January 1, 2009 is the deadline by which employers maintaining Internal Revenue Code §403(b) plans must have formal plan documents in place and satisfy new compliance rules. Participation in §403(b) plans is limited to employees of public schools and charitable organizations, as well as select ministers and employees of churches. Plan assets are held in either annuity contracts issued by an insurance company or in custodial accounts invested solely in mutual funds.
After forty years of laissez faire treatment, the IRS is mandating new requirements that aim to make §403(b) plans more like §401(k) plans. These requirements are set forth in new IRS Regulations under §403(b). The Regulations require that all §403(b) annuity contracts and custodial accounts be issued pursuant to a written plan document which satisfies the applicable requirements in both form and operation, whether subject to ERISA or not. Key items that must be included in a plan document include:
- Contracts and Custodial Agreements. Plan language must identify the contracts and accounts available under the §403(b) plan. Some employers may choose to include language describing the new contract "exchange" and "transfer" rules that apply as of January 1, 2009.
- Coverage and Contribution Rules. Plan language must detail the plan's coverage and contribution provisions.
- Maximum Benefit Limitations. The §415 limits on annual additions must be reflected in the plan terms.
- Optional Plan Provisions. Any optional provisions (e.g., loans, hardships and transfers) must be reflected in the plan document.
- Administration and Compliance. Provisions coordinating and allocating compliance responsibilities must be included in the plan.
Some of the other changes made by these new §403(b) Regulations include the following:
- Universal Availability. The universal availability requirement generally provides that, subject to limited exceptions, all employees of any employer normally working 20 or more hours a week must be permitted to elect to have salary reduction contributions made on their behalf. (Church plans are exempt from this requirement.) The IRS has an ongoing nationwide enforcement initiative in effect dealing with the universal availability requirement.
- Nondiscrimination Rules for Employer Contributions. Most employers will be subject to nondiscrimination rules that apply to employer contributions (e.g., matching contributions) and supersede the current "good faith" compliance standard for tax-exempt employers and the safe harbor guidance provided in 1989 by the IRS.
- Timing of Contributions. Similar to the rules for §401(k) plans, the §403(b) Regulations require an employer to remit contributions within a reasonable period for the administration of the plan. The Regulation suggests that remitting salary reduction contributions within 15 business days after the end of the month in which such amounts would otherwise have been paid is considered reasonable. However, this period may be even shorter if the plan is subject to ERISA.
- Exchanges and Transfers.

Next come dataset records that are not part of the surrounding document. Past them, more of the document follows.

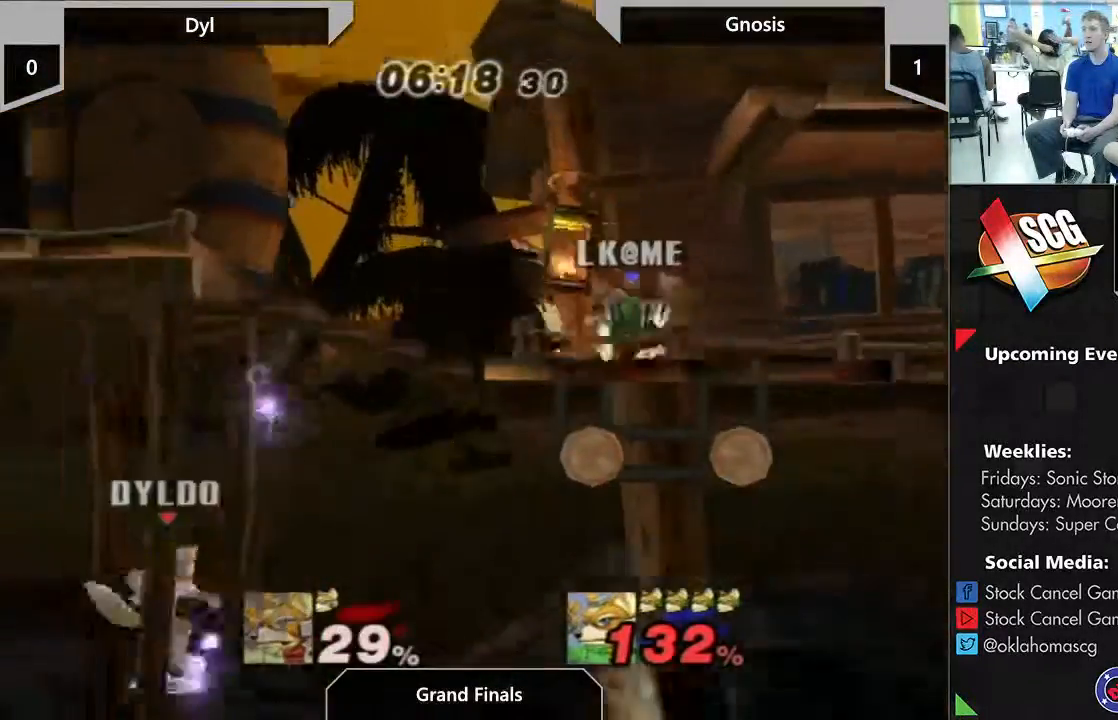
{"buttons": [], "left_stick": "up-right", "right_stick": "center", "events": [[33, "left_stick", "right"], [350, "B", "down"], [350, "left_stick", "up"], [433, "Y", "up"], [483, "B", "up"], [483, "left_stick", "up-right"]]}
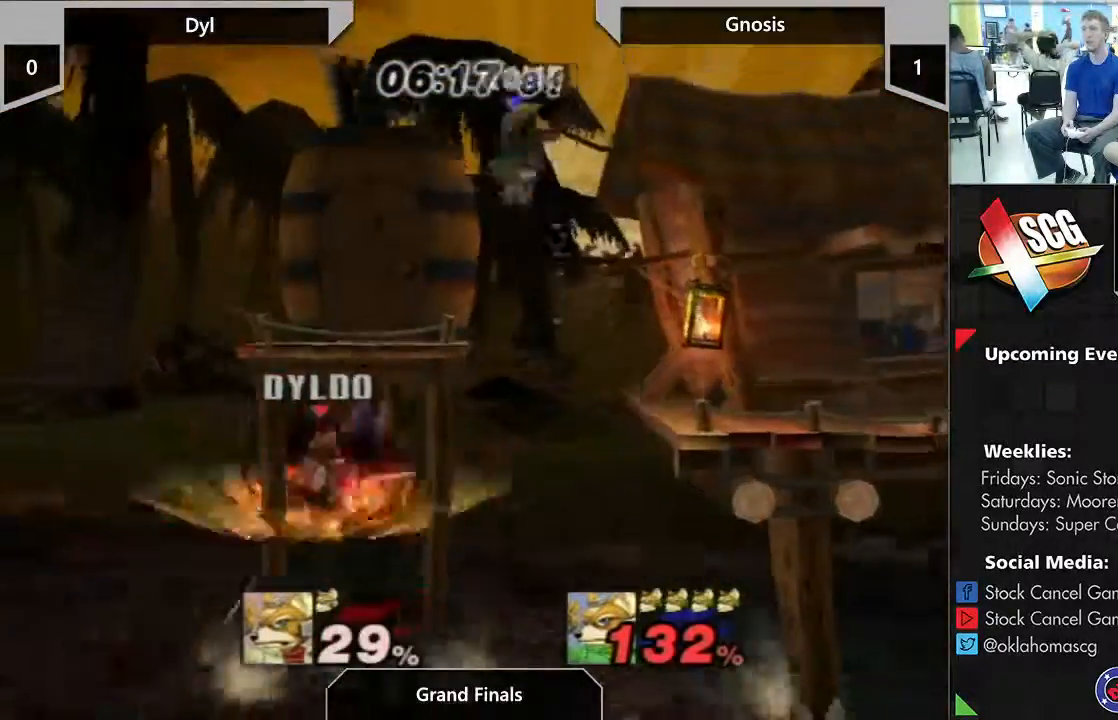
{"buttons": [], "left_stick": "up-right", "right_stick": "center", "events": []}
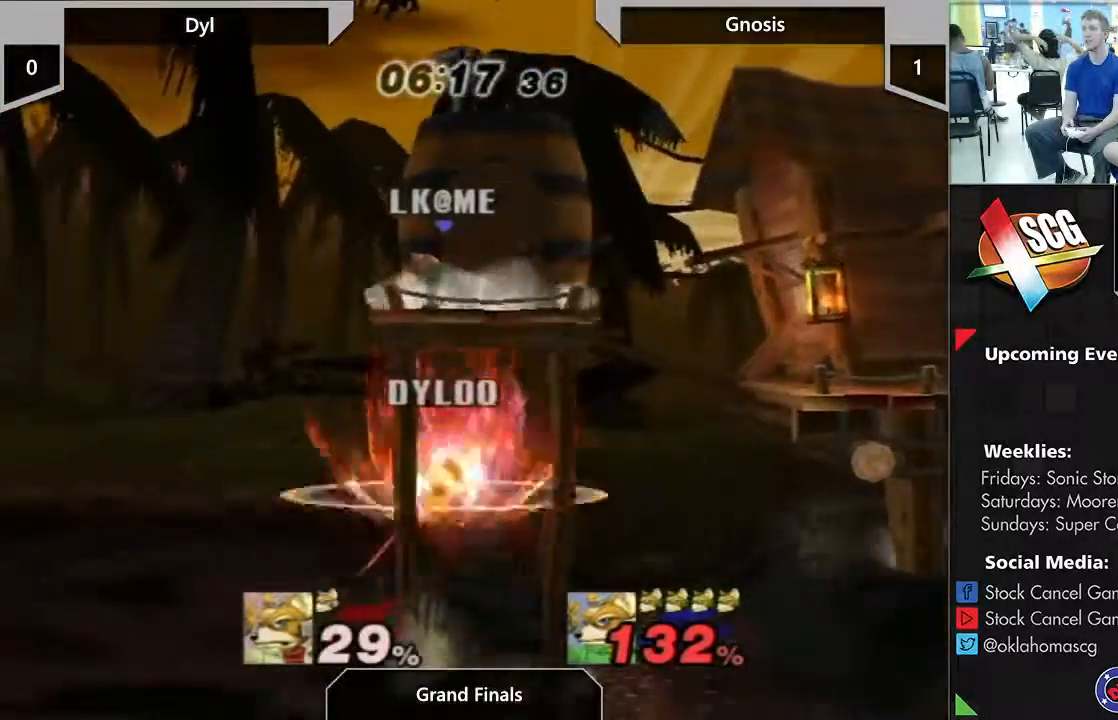
{"buttons": [], "left_stick": "down-right", "right_stick": "center", "events": [[500, "left_stick", "down-right"]]}
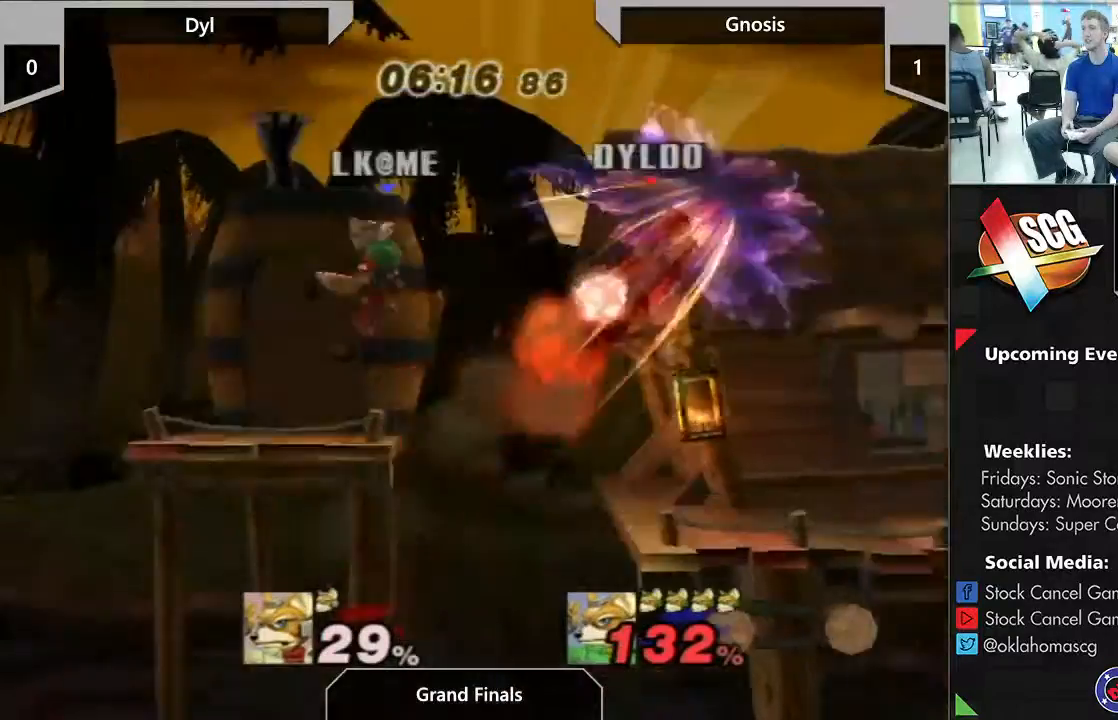
{"buttons": [], "left_stick": "right", "right_stick": "center", "events": [[333, "left_stick", "right"]]}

Today, it is not uncommon for employers that maintain §403(b) arrangements to offer to make contributions to custodial accounts and/or annuity contracts issued by more than one financial institution. Some arrangements also allow participants to move all or some of their account or contract balances to other financial institutions that offer §403(b) custodial accounts or annuity contracts, regardless of whether the account or contract receives contributions from the employer. These transactions, generally called "90-24 transfers" (referring to the IRS guidance that permitted such investment changes), are excluded from income tax so long as the receiving contract or account includes distribution restrictions at least as stringent as the old contract or account.
The §403(b) Regulations permit investment exchanges between accounts and contracts (called "exchanges") only if the accounts and contracts are part of the employer's plan and certain requirements are satisfied. One of these requirements is the "information sharing requirement." An exchange is permitted only if the plan provides for the exchange and the employer enters into an information sharing agreement with the issuer or custodian of the new contract or account. The information sharing agreement must specify that the employer will share information sufficient for the institution providing the account or contract to satisfy the applicable requirements, including administering loans and hardship distributions and determining whether an employee has had a severance from employment.
- Form 5500 Filing Requirements. Effective for the 2009 plan year, §403(b) plans will be subject to the same Form 5500 (Annual Return/Report of Employee Benefit Plan) filing requirements as §401(k) plans. While non-ERISA plans will not need to file Form 5500 and many §403(b) plans of small employers will file only the small employer Form 5500, §403(b) plans of large employers subject to ERISA will have to file a complete Form 5500, including an independent audit report, although in many cases it may be a limited scope audit.